During the Conference, countries shared their innovations and the measures they are taking to transform their agrifood systems and have agreed on three main regional priorities - building sustainable agrifood systems to ensure healthy diets, lifting rural population of Latin America and the Caribbean out of poverty and transforming the region’s agriculture so that it is resilient and adapted to climate change.
“The way in which you develop your agriculture, forestry, fishery and livestock will impact the global climate as well as the ecosystem and the biodiversity of each of the countries in the region,” Qu said.
FAO will help countries formulating policies and programmes to ensure access to safe and nutritious food, and promote healthy diets in support of the 104 million people living with obesity and the 60 million people affected by hunger.
Nearly 600 people participated in the Conference in person, including representatives of the private sector, academia, civil society and the United Nations System, and more than 34,000 people did so online.
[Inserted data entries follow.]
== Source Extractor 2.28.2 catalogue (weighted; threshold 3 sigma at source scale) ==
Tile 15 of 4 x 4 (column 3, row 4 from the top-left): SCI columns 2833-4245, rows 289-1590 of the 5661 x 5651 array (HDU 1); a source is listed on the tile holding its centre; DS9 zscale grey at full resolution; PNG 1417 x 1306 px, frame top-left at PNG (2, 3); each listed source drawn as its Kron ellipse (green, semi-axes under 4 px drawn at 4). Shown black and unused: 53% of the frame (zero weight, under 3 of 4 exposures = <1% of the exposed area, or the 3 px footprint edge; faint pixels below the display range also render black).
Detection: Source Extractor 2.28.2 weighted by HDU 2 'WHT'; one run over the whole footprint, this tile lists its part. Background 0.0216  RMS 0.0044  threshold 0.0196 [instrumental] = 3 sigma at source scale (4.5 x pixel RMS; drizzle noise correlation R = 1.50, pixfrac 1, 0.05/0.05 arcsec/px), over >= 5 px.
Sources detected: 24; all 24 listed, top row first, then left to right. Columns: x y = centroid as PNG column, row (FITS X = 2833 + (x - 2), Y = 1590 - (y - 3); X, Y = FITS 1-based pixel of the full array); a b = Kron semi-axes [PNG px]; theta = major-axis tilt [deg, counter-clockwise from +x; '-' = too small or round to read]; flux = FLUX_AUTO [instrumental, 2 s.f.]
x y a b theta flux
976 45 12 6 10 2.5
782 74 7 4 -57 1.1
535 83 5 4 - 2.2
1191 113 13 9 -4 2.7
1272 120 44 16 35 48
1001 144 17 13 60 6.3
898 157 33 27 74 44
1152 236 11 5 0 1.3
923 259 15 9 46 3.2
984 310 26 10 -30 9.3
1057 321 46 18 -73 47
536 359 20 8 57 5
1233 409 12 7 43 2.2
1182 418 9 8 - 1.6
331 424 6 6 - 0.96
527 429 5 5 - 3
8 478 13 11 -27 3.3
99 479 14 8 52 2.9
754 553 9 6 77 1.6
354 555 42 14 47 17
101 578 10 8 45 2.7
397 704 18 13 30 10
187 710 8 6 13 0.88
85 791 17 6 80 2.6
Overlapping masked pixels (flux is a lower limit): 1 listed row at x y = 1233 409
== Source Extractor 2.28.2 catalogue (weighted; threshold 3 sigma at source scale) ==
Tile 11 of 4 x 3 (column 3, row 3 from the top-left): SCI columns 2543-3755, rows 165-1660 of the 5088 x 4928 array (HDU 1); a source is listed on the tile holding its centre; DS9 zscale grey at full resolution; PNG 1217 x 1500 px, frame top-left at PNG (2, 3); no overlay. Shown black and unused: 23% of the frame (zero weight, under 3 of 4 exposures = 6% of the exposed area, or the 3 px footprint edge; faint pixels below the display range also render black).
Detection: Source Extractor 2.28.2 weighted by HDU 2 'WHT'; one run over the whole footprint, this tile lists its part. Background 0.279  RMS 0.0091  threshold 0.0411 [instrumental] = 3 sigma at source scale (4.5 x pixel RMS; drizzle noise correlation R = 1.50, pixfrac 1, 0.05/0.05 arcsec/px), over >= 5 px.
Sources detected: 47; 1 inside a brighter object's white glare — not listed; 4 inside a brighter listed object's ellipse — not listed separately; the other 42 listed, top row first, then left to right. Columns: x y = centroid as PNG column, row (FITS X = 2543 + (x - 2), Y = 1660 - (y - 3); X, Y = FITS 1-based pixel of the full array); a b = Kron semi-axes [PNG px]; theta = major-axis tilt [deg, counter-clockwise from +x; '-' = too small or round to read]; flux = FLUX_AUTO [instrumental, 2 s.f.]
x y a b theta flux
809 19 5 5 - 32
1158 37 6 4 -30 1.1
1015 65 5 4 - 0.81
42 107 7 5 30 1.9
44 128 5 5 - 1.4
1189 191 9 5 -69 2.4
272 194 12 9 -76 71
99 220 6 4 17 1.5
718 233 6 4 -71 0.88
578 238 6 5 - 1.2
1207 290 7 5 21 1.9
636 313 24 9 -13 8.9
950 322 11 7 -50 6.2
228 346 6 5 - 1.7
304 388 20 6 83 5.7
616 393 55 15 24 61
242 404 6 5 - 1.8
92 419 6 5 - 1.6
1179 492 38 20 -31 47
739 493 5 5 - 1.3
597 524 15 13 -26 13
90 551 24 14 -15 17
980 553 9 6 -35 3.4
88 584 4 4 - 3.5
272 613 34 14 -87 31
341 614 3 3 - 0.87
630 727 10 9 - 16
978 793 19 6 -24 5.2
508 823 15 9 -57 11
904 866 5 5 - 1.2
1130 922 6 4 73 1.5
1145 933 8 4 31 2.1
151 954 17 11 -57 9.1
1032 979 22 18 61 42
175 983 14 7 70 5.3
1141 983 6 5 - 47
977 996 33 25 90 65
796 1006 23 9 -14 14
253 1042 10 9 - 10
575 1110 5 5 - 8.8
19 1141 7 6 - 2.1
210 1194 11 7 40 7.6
The Member countries chose Guyana as the host country for the next Regional Conference, which will take place in 2024.
On the side-lines of the conference, the FAO Director-General visited a rural community where family farmers produce diversified food while protecting and restoring biodiversity, in a combination of science, education and agritourism.
Located just 50 km outside of capital Quito, in the Area of Conservation and Sustainable Use in Perucho, the Finca Hostería Isabuela is supported by the Andean Landscapes Project, focused on promotion of the integrated management of landscapes for sustainable livelihoods in the Ecuadorian Andes.
The project has been implemented through FAO’s Hand-in-Hand Initiative, in partnership with the Ministry for Agriculture and Livestock and the Ministry for Environment, Water and Ecological Transition of Ecuador, with THE financial support of the European Union.
The Andean Landscapes project seeks to provide rural communities with the opportunity to solve the problem of deforestation, land degradation and mismanagement, promoting collaboration mechanisms to establish effective intersectoral governance that favors synergies between climate change, biodiversity, food security and poverty reduction strategies and objectives. The project is carried out in four provinces in Ecuador: Pichincha, Imbabura, Cotopaxi and Bolívar.